Try to study those books on your own first. I hit the books pretty hard for about three months and got a 91. Some of the people at the test had used the trade schools to prepare, and on lunch break a few of them told me they didn't have the Florida gc manual or the Med gas book. And that the trade school told them to pack their own lunch so the could sit in their car on lunch break and study their books. The neglected to tell them that once you bring your books in for the test, you can't bring them out. If you feel like you can't do it on your own then seek out a trade school. But beware I've heard they cost alot of money, and you still need to purchase the $900 in books seperate. Then if you pass your tests, the fun really begins, dealing with the state.....


----------



## MiamiFLSantiago (Oct 6, 2011)

I already study the Plumbing 2004 complete, i read all chapter , but I honestly did not learn anything, without a good guide or school i feel lost.
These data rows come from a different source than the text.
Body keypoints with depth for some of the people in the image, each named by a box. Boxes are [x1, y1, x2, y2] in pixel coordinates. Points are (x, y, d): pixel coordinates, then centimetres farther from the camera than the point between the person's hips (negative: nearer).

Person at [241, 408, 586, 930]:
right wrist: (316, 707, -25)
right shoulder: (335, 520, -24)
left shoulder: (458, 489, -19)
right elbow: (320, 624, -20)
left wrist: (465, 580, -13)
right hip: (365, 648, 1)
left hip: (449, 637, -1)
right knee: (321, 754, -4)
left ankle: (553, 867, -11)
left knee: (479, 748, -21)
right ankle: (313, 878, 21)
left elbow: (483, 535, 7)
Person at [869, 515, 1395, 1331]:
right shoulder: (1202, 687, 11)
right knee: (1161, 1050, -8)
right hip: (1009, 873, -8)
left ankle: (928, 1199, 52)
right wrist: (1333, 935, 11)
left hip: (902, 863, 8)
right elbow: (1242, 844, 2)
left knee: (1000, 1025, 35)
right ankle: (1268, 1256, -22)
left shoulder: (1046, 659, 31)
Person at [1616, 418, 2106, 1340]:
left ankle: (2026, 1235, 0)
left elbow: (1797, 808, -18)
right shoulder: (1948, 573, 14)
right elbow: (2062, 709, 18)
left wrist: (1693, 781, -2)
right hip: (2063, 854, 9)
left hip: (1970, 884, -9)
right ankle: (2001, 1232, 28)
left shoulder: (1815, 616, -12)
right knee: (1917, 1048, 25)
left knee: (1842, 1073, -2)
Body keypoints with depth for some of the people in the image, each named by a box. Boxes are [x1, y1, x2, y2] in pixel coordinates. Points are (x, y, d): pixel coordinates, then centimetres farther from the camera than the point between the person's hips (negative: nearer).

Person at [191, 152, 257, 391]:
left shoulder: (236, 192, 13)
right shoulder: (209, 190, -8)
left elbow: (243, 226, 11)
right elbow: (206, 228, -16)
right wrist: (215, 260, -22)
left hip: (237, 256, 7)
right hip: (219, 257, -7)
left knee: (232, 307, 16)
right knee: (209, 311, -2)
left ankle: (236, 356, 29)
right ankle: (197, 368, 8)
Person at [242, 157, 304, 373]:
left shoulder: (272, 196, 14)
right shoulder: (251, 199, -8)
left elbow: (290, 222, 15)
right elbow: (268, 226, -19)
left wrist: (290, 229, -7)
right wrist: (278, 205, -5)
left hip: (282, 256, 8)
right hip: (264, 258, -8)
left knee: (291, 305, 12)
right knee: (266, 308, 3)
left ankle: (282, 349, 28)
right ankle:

i got two things in mind, one is the guide from Tommy and the other a school that someone referred to me, both cost about the same


----------



## marc76075 (Nov 24, 2010)

Well with what ever your choice is, all I can say at this point is good luck.


----------



## cityplumbing (Jun 12, 2010)

MiamiFLSantiago said:


> I already study the Plumbing 2004 complete, i read all chapter , but I honestly did not learn anything, without a good guide or school i feel lost.
> 
> I got two things in mind, one is the guide from Tommy and the other a school that someone referred to me, both cost about the same


It seems in my honest opinion that your reading these books to hope to pass a test but you really need to read these books, learn them like the back of your hand for the test and in the field. Taking a class helps because sometimes we learn better when things are explained to us and not just by reading on our own. Also you need to learn the most current code which is the 2007 Florida Plumbing code with the 2009 supplement.


----------



## MiamiFLSantiago (Oct 6, 2011)

I am going to take the class and study at my own at the same time, it is no only about passing the test, what comes after that is more important


----------



## Tommy plumber (Feb 19, 2010)

MiamiFLSantiago said:


> I am going to take the class and study at my own at the same time, it is no only about passing the test, what comes after that is more important


 




You must be 100% dedicated to passing the state exams. They are not impossible to pass, but those tests are not easy.

When are you taking the exams? Have you registered yet?


----------



## MiamiFLSantiago (Oct 6, 2011)

I am taking the Business & Financial exam in about 9 weeks from now, after i pass it i will start with the Plumbing, i have to be careful with plumbing, maybe a new version will coming up for next year


----------